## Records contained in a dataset
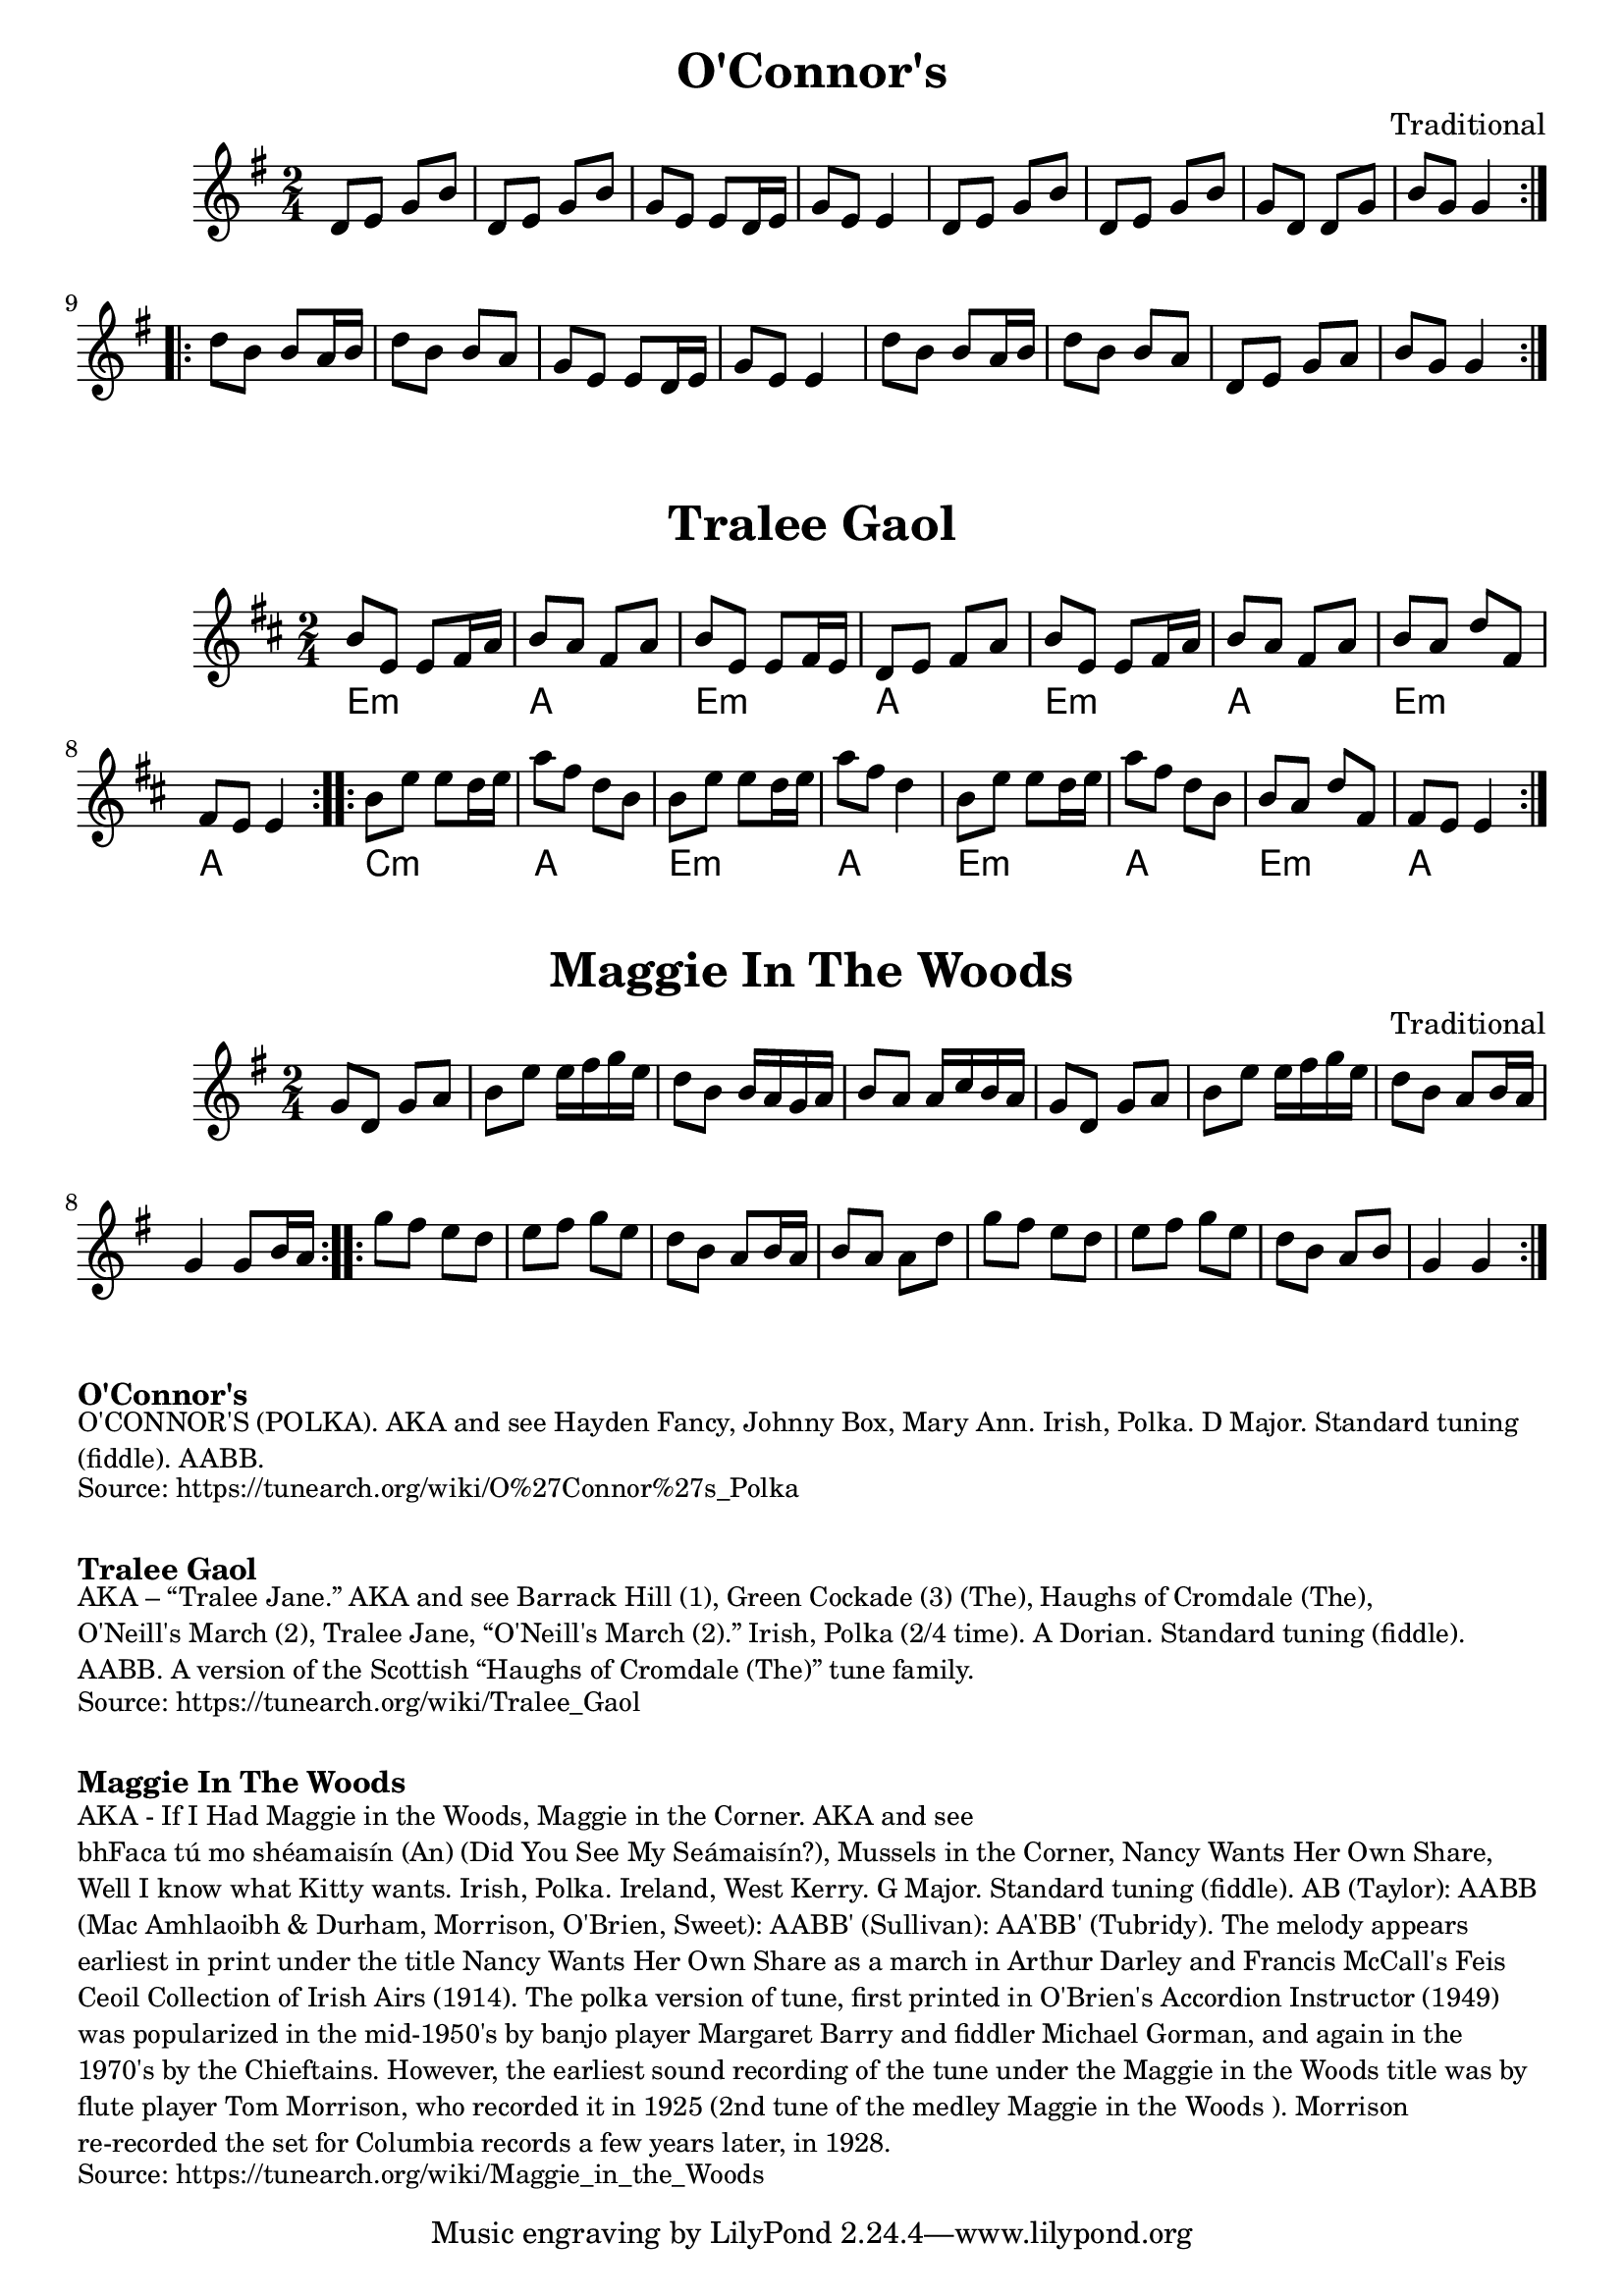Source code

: \version "2.20.0"
\language "english"

\paper {
  print-all-headers = ##t
}

\score {
  \header {
    title = "O'Connor's"
    composer = "Traditional"
  }

  \relative {
    \key g \major
    \time 2/4

    % A section
    \repeat volta 2
    {
      d'8 e g b |
      d, e g b |
      g e e d16 e |
      g8 e e4 |
      d8 e g b |
      d, e g b |
      g d d g |
      b g g4 |
    }

    % B section
    \repeat volta 2
    {
      d'8 b b a16 b |
      d8 b b a |
      g e e d16 e
      g8 e e4 |
      d'8 b b a16 b |
      d8 b b a |
      d, e g a |
      b g g4 |
    }
  }
}

\score {
  \header {
    title = "Tralee Gaol"
  }

  <<
    \relative {
      % e dorian
      \key d \major
      \time 2/4

      % A section
      \repeat volta 2
      {
        b'8 e, e fs16 a |
        b8 a fs a |
        b8 e, e fs16 e |
        d8 e fs a |
        b8 e, e fs16 a |
        b8 a fs a |
        { b a d fs, | }
        fs e e4 |
      }

      % B section
      \repeat volta 2
      {
        b'8 e e d16 e |
        a8 fs d b |
        b8 e e d16 e |
        a8 fs d4 |
        b8 e e d16 e |
        a8 fs d b |
        b a d fs, |
        fs e e4 |
      }
    }

    \chords {
      % A section
      e2:m |
      a |
      e2:m |
      a |
      e2:m |
      a |
      e2:m |
      a |

      % B section
      c2:m |
      a |
      e2:m |
      a |
      e2:m |
      a |
      e2:m |
      a |
    }
  >>
}

\score {
  \header {
    title = "Maggie In The Woods"
    composer = "Traditional"
  }

  \relative {
    \key g \major
    \time 2/4

    % A section
    \repeat volta 2
    {
      g'8 d g a |
      b e e16 fs g e |
      d8 b b16 a g a |
      b8 a a16 c b a |
      g8 d g a |
      b e e16 fs g e |
      d8 b a b16 a |
      g4 g8 b16 a |
    }

    % B section
    \repeat volta 2
    {
      g'8 fs e d |
      e fs g e |
      d b a b16 a |
      b8 a a d |
      g fs e d |
      e fs g e |
      d b a b |
      g4 g |
    }
  }
}

\markup \bold { O'Connor's }
\markup \smaller \wordwrap {
  O'CONNOR'S (POLKA). AKA and see "Hayden Fancy," "Johnny Box," "Mary Ann." Irish, Polka. D Major. Standard tuning (fiddle). AABB.
}
\markup \smaller \wordwrap {
  Source: https://tunearch.org/wiki/O%27Connor%27s_Polka
}

\markup \vspace #1

\markup \bold { Tralee Gaol }
\markup \smaller \wordwrap {
  AKA – “Tralee Jane.” AKA and see "Barrack Hill (1)," "Green Cockade (3) (The)," "Haughs of Cromdale (The)," "O'Neill's March (2)," "Tralee Jane," “O'Neill's March (2).” Irish, Polka (2/4 time). A Dorian. Standard tuning (fiddle). AABB. A version of the Scottish “Haughs of Cromdale (The)” tune family.
}
\markup \smaller \wordwrap {
  Source: https://tunearch.org/wiki/Tralee_Gaol
}

\markup \vspace #1

\markup \bold { Maggie In The Woods }
\markup \smaller \wordwrap {
  AKA - "If I Had Maggie in the Woods," "Maggie in the Corner." AKA and see "bhFaca tú mo shéamaisín (An) (Did You See My Seámaisín?)," "Mussels in the Corner," "Nancy Wants Her Own Share," "Well I know what Kitty wants." Irish, Polka. Ireland, West Kerry. G Major. Standard tuning (fiddle). AB (Taylor): AABB (Mac Amhlaoibh & Durham, Morrison, O'Brien, Sweet): AABB' (Sullivan): AA'BB' (Tubridy). The melody appears earliest in print under the title "Nancy Wants Her Own Share" as a march in Arthur Darley and Francis McCall's Feis Ceoil Collection of Irish Airs (1914). The polka version of tune, first printed in O'Brien's Accordion Instructor (1949) was popularized in the mid-1950's by banjo player Margaret Barry and fiddler Michael Gorman, and again in the 1970's by the Chieftains. However, the earliest sound recording of the tune under the "Maggie in the Woods" title was by flute player Tom Morrison, who recorded it in 1925 (2nd tune of the medley "Maggie in the Woods"). Morrison re-recorded the set for Columbia records a few years later, in 1928.
}
\markup \smaller \wordwrap {
  Source: https://tunearch.org/wiki/Maggie_in_the_Woods
}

## Task requirements
Return every line above word for word, minus images.

## Answer
Source code

: \version "2.20.0"
\language "english"

\paper {
  print-all-headers = ##t
}

\score {
  \header {
    title = "O'Connor's"
    composer = "Traditional"
  }

  \relative {
    \key g \major
    \time 2/4

    % A section
    \repeat volta 2
    {
      d'8 e g b |
      d, e g b |
      g e e d16 e |
      g8 e e4 |
      d8 e g b |
      d, e g b |
      g d d g |
      b g g4 |
    }

    % B section
    \repeat volta 2
    {
      d'8 b b a16 b |
      d8 b b a |
      g e e d16 e
      g8 e e4 |
      d'8 b b a16 b |
      d8 b b a |
      d, e g a |
      b g g4 |
    }
  }
}

\score {
  \header {
    title = "Tralee Gaol"
  }

  <<
    \relative {
      % e dorian
      \key d \major
      \time 2/4

      % A section
      \repeat volta 2
      {
        b'8 e, e fs16 a |
        b8 a fs a |
        b8 e, e fs16 e |
        d8 e fs a |
        b8 e, e fs16 a |
        b8 a fs a |
        { b a d fs, | }
        fs e e4 |
      }

      % B section
      \repeat volta 2
      {
        b'8 e e d16 e |
        a8 fs d b |
        b8 e e d16 e |
        a8 fs d4 |
        b8 e e d16 e |
        a8 fs d b |
        b a d fs, |
        fs e e4 |
      }
    }

    \chords {
      % A section
      e2:m |
      a |
      e2:m |
      a |
      e2:m |
      a |
      e2:m |
      a |

      % B section
      c2:m |
      a |
      e2:m |
      a |
      e2:m |
      a |
      e2:m |
      a |
    }
  >>
}

\score {
  \header {
    title = "Maggie In The Woods"
    composer = "Traditional"
  }

  \relative {
    \key g \major
    \time 2/4

    % A section
    \repeat volta 2
    {
      g'8 d g a |
      b e e16 fs g e |
      d8 b b16 a g a |
      b8 a a16 c b a |
      g8 d g a |
      b e e16 fs g e |
      d8 b a b16 a |
      g4 g8 b16 a |
    }

    % B section
    \repeat volta 2
    {
      g'8 fs e d |
      e fs g e |
      d b a b16 a |
      b8 a a d |
      g fs e d |
      e fs g e |
      d b a b |
      g4 g |
    }
  }
}

\markup \bold { O'Connor's }
\markup \smaller \wordwrap {
  O'CONNOR'S (POLKA). AKA and see "Hayden Fancy," "Johnny Box," "Mary Ann." Irish, Polka. D Major. Standard tuning (fiddle). AABB.
}
\markup \smaller \wordwrap {
  Source: https://tunearch.org/wiki/O%27Connor%27s_Polka
}

\markup \vspace #1

\markup \bold { Tralee Gaol }
\markup \smaller \wordwrap {
  AKA – “Tralee Jane.” AKA and see "Barrack Hill (1)," "Green Cockade (3) (The)," "Haughs of Cromdale (The)," "O'Neill's March (2)," "Tralee Jane," “O'Neill's March (2).” Irish, Polka (2/4 time). A Dorian. Standard tuning (fiddle). AABB. A version of the Scottish “Haughs of Cromdale (The)” tune family.
}
\markup \smaller \wordwrap {
  Source: https://tunearch.org/wiki/Tralee_Gaol
}

\markup \vspace #1

\markup \bold { Maggie In The Woods }
\markup \smaller \wordwrap {
  AKA - "If I Had Maggie in the Woods," "Maggie in the Corner." AKA and see "bhFaca tú mo shéamaisín (An) (Did You See My Seámaisín?)," "Mussels in the Corner," "Nancy Wants Her Own Share," "Well I know what Kitty wants." Irish, Polka. Ireland, West Kerry. G Major. Standard tuning (fiddle). AB (Taylor): AABB (Mac Amhlaoibh & Durham, Morrison, O'Brien, Sweet): AABB' (Sullivan): AA'BB' (Tubridy). The melody appears earliest in print under the title "Nancy Wants Her Own Share" as a march in Arthur Darley and Francis McCall's Feis Ceoil Collection of Irish Airs (1914). The polka version of tune, first printed in O'Brien's Accordion Instructor (1949) was popularized in the mid-1950's by banjo player Margaret Barry and fiddler Michael Gorman, and again in the 1970's by the Chieftains. However, the earliest sound recording of the tune under the "Maggie in the Woods" title was by flute player Tom Morrison, who recorded it in 1925 (2nd tune of the medley "Maggie in the Woods"). Morrison re-recorded the set for Columbia records a few years later, in 1928.
}
\markup \smaller \wordwrap {
  Source: https://tunearch.org/wiki/Maggie_in_the_Woods
}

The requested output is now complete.